*Exercise*. What you return must match the records character for character.

*Data for processing*.
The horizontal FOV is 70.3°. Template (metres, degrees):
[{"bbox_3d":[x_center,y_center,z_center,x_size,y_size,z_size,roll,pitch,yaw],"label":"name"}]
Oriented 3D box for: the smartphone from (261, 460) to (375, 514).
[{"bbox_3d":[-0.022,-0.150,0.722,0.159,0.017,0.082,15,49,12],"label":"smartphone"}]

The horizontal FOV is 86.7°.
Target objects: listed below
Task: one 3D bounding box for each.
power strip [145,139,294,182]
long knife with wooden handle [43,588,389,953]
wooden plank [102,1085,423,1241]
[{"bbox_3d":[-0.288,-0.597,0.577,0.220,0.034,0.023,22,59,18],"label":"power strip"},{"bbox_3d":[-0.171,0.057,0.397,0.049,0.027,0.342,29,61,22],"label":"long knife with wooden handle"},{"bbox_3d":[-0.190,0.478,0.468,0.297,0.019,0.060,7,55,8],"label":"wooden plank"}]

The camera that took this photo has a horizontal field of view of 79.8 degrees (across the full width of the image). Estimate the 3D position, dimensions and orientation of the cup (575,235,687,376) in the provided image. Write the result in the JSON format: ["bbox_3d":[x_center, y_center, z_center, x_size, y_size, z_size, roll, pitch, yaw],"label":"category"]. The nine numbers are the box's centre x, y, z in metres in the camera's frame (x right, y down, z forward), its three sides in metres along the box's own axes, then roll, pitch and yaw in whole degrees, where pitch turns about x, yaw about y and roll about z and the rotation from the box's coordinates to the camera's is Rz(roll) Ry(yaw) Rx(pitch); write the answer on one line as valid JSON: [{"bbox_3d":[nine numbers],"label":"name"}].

*Problem solution*.
The horizontal FOV is 70.3°. Template (metres, degrees):
[{"bbox_3d":[x_center,y_center,z_center,x_size,y_size,z_size,roll,pitch,yaw],"label":"name"}]
Oriented 3D box for: the smartphone from (261, 460) to (375, 514).
[{"bbox_3d":[-0.022,-0.150,0.722,0.159,0.017,0.082,15,49,12],"label":"smartphone"}]

The horizontal FOV is 86.7°.
Target objects: listed below
Task: one 3D bounding box for each.
power strip [145,139,294,182]
long knife with wooden handle [43,588,389,953]
wooden plank [102,1085,423,1241]
[{"bbox_3d":[-0.288,-0.597,0.577,0.220,0.034,0.023,22,59,18],"label":"power strip"},{"bbox_3d":[-0.171,0.057,0.397,0.049,0.027,0.342,29,61,22],"label":"long knife with wooden handle"},{"bbox_3d":[-0.190,0.478,0.468,0.297,0.019,0.060,7,55,8],"label":"wooden plank"}]

The camera that took this photo has a horizontal field of view of 79.8 degrees (across the full width of the image). Estimate the 3D position, dimensions and orientation of the cup (575,235,687,376) in the provided image. Write the result in the JSON format: ["bbox_3d":[x_center, y_center, z_center, x_size, y_size, z_size, roll, pitch, yaw],"label":"category"]. The nine numbers are the box's centre x, y, z in metres in the camera's frame (x right, y down, z forward), its three sides in metres along the box's own axes, then roll, pitch and yaw in whole degrees, where pitch turns about x, yaw about y and roll about z and the rotation from the box's coordinates to the camera's is Rz(roll) Ry(yaw) Rx(pitch); write the answer on one line as valid JSON: [{"bbox_3d":[nine numbers],"label":"name"}].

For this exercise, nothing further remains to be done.